I can only imagine the differences are species related. What you have in Europe is quite unlike the paper birch here.

Let's suppose that you want birch for building. Birch is a multipurpose tree which can be used for many purposes.
You are not going to mess around and whack a mature 12" - 16" birch for the bark alone. Is that perfectly clear?
Fresh, wet birch wood is very nice to shape and carve.
The wood will go into utensils and pack frames/canoe parts/snowshoe frames.
In the old days, most bark would have gone in to boats with the smaller pieves used in cups and other culinary pieces.

Now. If you have the hots and gogglies to try this in western Canada, I can put you up.
Think I can get a damn big birch cut for your explorations. All the rest of this it your efforts.
 

General Strike

Forager
May 22, 2013
132
0
United Kingdom
I wonder if the trees have different resistance to damaged bark in different climates?
In Sweden we traditionally take off the full thickness of the outer layer, exposing the phloem , but they still heal well.
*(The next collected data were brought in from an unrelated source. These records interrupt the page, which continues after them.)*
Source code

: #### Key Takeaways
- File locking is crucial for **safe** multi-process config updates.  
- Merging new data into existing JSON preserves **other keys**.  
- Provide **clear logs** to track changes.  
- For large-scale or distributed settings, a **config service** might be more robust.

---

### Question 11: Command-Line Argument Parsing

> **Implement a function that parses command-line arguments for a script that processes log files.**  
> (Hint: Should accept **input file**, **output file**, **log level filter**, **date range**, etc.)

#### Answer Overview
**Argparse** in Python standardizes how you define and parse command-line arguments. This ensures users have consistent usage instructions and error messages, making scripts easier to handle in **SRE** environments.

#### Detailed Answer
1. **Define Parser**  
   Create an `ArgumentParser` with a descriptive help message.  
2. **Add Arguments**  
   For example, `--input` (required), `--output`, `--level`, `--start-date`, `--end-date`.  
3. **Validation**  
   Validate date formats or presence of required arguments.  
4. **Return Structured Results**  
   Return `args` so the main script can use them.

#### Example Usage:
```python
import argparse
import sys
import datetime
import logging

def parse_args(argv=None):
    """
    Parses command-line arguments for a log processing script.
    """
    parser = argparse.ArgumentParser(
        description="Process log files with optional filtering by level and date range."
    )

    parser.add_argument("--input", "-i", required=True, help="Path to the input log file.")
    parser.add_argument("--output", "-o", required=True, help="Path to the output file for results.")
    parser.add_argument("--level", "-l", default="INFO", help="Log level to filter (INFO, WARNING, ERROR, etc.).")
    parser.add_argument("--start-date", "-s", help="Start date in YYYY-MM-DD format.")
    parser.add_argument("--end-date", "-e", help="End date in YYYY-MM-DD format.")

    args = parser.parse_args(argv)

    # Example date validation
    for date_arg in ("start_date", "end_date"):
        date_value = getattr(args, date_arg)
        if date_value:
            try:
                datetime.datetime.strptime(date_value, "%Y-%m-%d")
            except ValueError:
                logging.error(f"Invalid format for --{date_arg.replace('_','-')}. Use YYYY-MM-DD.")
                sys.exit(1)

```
I think it is established within this thread that undoubtedly that is the case; the parts of the bark that can be stripped are thicker in colder climes. In temperate climates it is fairly easy to damage a birch when peeling off bark - and since the bark layer is thinner, I think the variety of purposes it can be put to would also be fewer.
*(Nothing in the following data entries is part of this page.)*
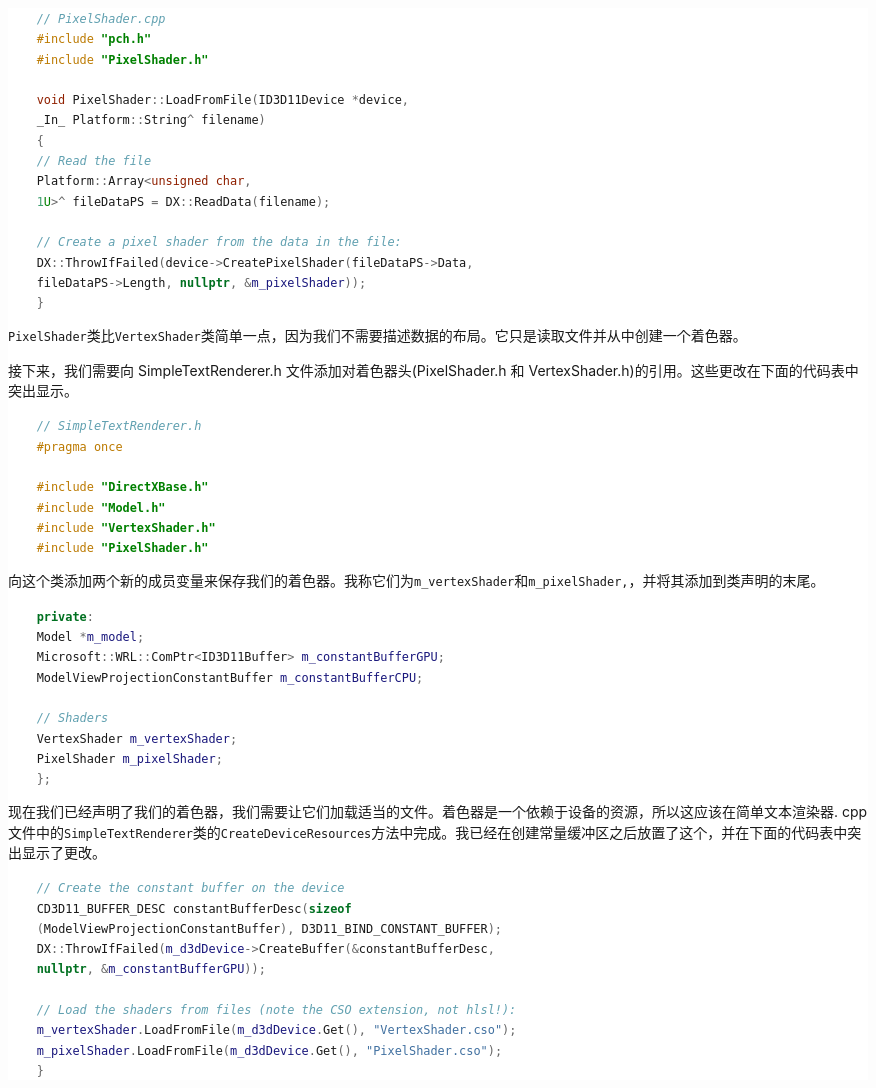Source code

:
 ```cpp
    // PixelShader.cpp
    #include "pch.h"
    #include "PixelShader.h"

    void PixelShader::LoadFromFile(ID3D11Device *device,
    _In_ Platform::String^ filename)
    {
    // Read the file
    Platform::Array<unsigned char,
    1U>^ fileDataPS = DX::ReadData(filename);

    // Create a pixel shader from the data in the file:
    DX::ThrowIfFailed(device->CreatePixelShader(fileDataPS->Data,
    fileDataPS->Length, nullptr, &m_pixelShader));
    }

```

`PixelShader`类比`VertexShader`类简单一点，因为我们不需要描述数据的布局。它只是读取文件并从中创建一个着色器。

接下来，我们需要向 SimpleTextRenderer.h 文件添加对着色器头(PixelShader.h 和 VertexShader.h)的引用。这些更改在下面的代码表中突出显示。

```cpp
    // SimpleTextRenderer.h
    #pragma once

    #include "DirectXBase.h"
    #include "Model.h"
    #include "VertexShader.h"
    #include "PixelShader.h"

```

向这个类添加两个新的成员变量来保存我们的着色器。我称它们为`m_vertexShader`和`m_pixelShader,`，并将其添加到类声明的末尾。

```cpp
    private:
    Model *m_model;
    Microsoft::WRL::ComPtr<ID3D11Buffer> m_constantBufferGPU;
    ModelViewProjectionConstantBuffer m_constantBufferCPU;

    // Shaders
    VertexShader m_vertexShader;
    PixelShader m_pixelShader;
    };

```

现在我们已经声明了我们的着色器，我们需要让它们加载适当的文件。着色器是一个依赖于设备的资源，所以这应该在简单文本渲染器. cpp 文件中的`SimpleTextRenderer`类的`CreateDeviceResources`方法中完成。我已经在创建常量缓冲区之后放置了这个，并在下面的代码表中突出显示了更改。

```cpp
    // Create the constant buffer on the device
    CD3D11_BUFFER_DESC constantBufferDesc(sizeof
    (ModelViewProjectionConstantBuffer), D3D11_BIND_CONSTANT_BUFFER);
    DX::ThrowIfFailed(m_d3dDevice->CreateBuffer(&constantBufferDesc,
    nullptr, &m_constantBufferGPU));

    // Load the shaders from files (note the CSO extension, not hlsl!):
    m_vertexShader.LoadFromFile(m_d3dDevice.Get(), "VertexShader.cso");
    m_pixelShader.LoadFromFile(m_d3dDevice.Get(), "PixelShader.cso");
    }

```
In a temperate climate I would limit use to collecting tinder from the peely bits of bark that can be gathered easily by hand - with the exception of collecting bark from dead trees. It's possible that in Italy the bark thickness is further reduced; no doubt there is a reason that crafting with birch bark is a well-established tradition in North America and Scandinavia rather than the Mediterranean.
 

Robson Valley

Full Member
Nov 24, 2014
9,959
2,663
McBride, BC
While there may well be some differences in climatic response, don't forget that the birch native to Europe are not Betula papyrifera, the Paper Birch.
It follows that there is no reason to suppose that the bark will have the same thickness or working characteristics.
There are several other species in North America as well.
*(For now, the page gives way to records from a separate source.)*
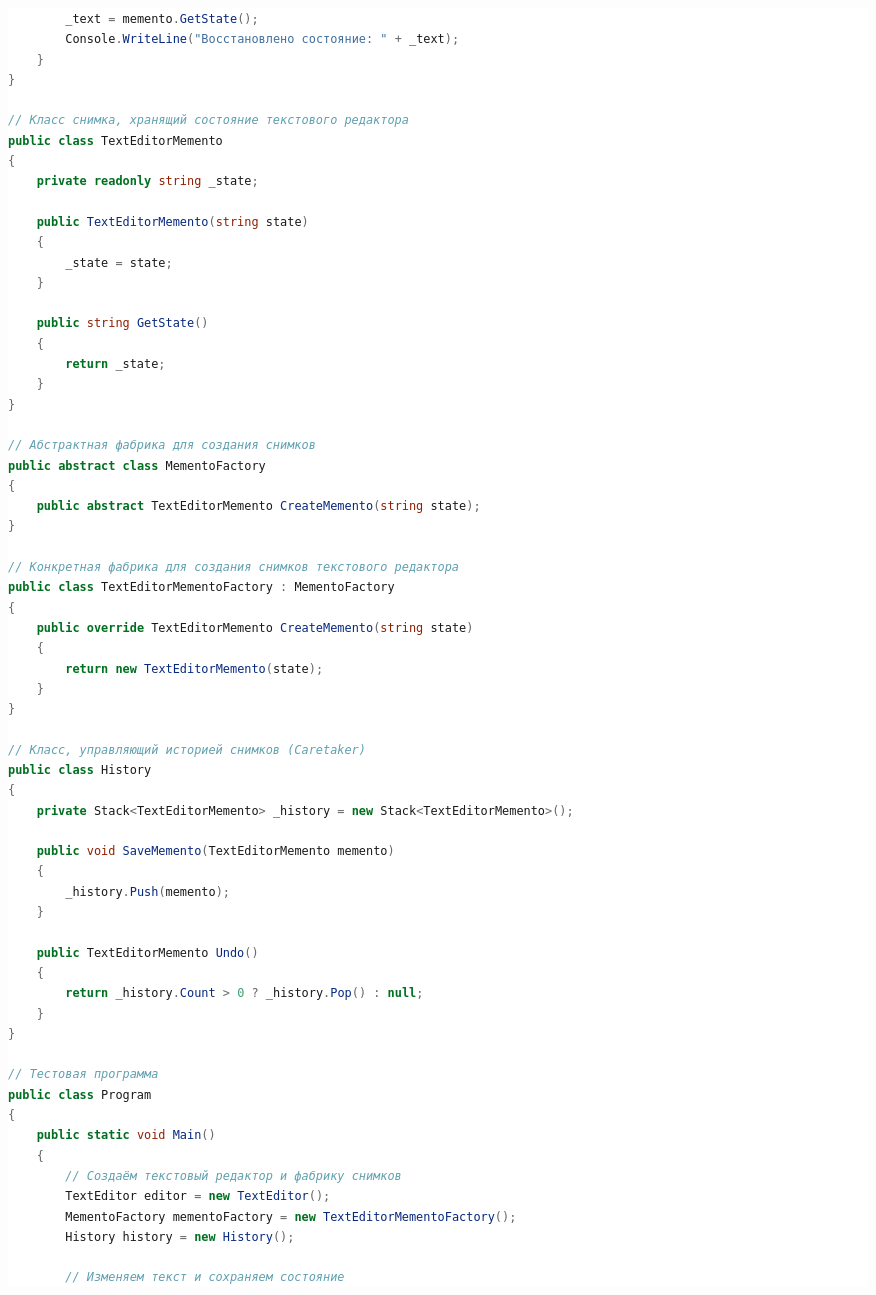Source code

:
 ```csharp
        _text = memento.GetState();
        Console.WriteLine("Восстановлено состояние: " + _text);
    }
}

// Класс снимка, хранящий состояние текстового редактора
public class TextEditorMemento
{
    private readonly string _state;

    public TextEditorMemento(string state)
    {
        _state = state;
    }

    public string GetState()
    {
        return _state;
    }
}

// Абстрактная фабрика для создания снимков
public abstract class MementoFactory
{
    public abstract TextEditorMemento CreateMemento(string state);
}

// Конкретная фабрика для создания снимков текстового редактора
public class TextEditorMementoFactory : MementoFactory
{
    public override TextEditorMemento CreateMemento(string state)
    {
        return new TextEditorMemento(state);
    }
}

// Класс, управляющий историей снимков (Caretaker)
public class History
{
    private Stack<TextEditorMemento> _history = new Stack<TextEditorMemento>();

    public void SaveMemento(TextEditorMemento memento)
    {
        _history.Push(memento);
    }

    public TextEditorMemento Undo()
    {
        return _history.Count > 0 ? _history.Pop() : null;
    }
}

// Тестовая программа
public class Program
{
    public static void Main()
    {
        // Создаём текстовый редактор и фабрику снимков
        TextEditor editor = new TextEditor();
        MementoFactory mementoFactory = new TextEditorMementoFactory();
        History history = new History();

        // Изменяем текст и сохраняем состояние
```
Unlike any other acceptable kinds of fire-starting tinder, birch bark will burn easily when wet or dry.
 

Janne

Sent off - Not allowed to play
Feb 10, 2016
12,330
2,293
Grand Cayman, Norway, Sweden
When the Same people in Sweden are herding above the tree line, they make very small fires using birch bark and reindeer horn.
Small enough to put your legs around and boil a couple of cups of coffee.

Fantastic stuff, the birch.
Young leaves can be eaten, leaves ( old and young, made into a healthy tea, you can in extreme situation eat the innermost thin bark, the sap is nice to drink, you can also boil it down to syrup. Wood burns well when wet. wood tumors make excellent containers kasor to drink from.
Bark to be used as leather. hats, shoes, knife scabbards, handles, containers and much, much more! Even canoes!
And of course you can use the twigs in the sauna!
 

santaman2000

M.A.B (Mad About Bushcraft)
Jan 15, 2011
16,909
1,114
67
Florida
When the Same people in Sweden are herding above the tree line, they make very small fires using birch bark and reindeer horn.
Small enough to put your legs around and boil a couple of cups of coffee.

Fantastic stuff, the birch.
Young leaves can be eaten, leaves ( old and young, made into a healthy tea, you can in extreme situation eat the innermost thin bark, the sap is nice to drink, you can also boil it down to syrup. Wood burns well when wet. wood tumors make excellent containers kasor to drink from.
Bark to be used as leather. hats, shoes, knife scabbards, handles, containers and much, much more! Even canoes!
And of course you can use the twigs in the sauna!


You forgot about birch lumber. It's a very beautiful wood.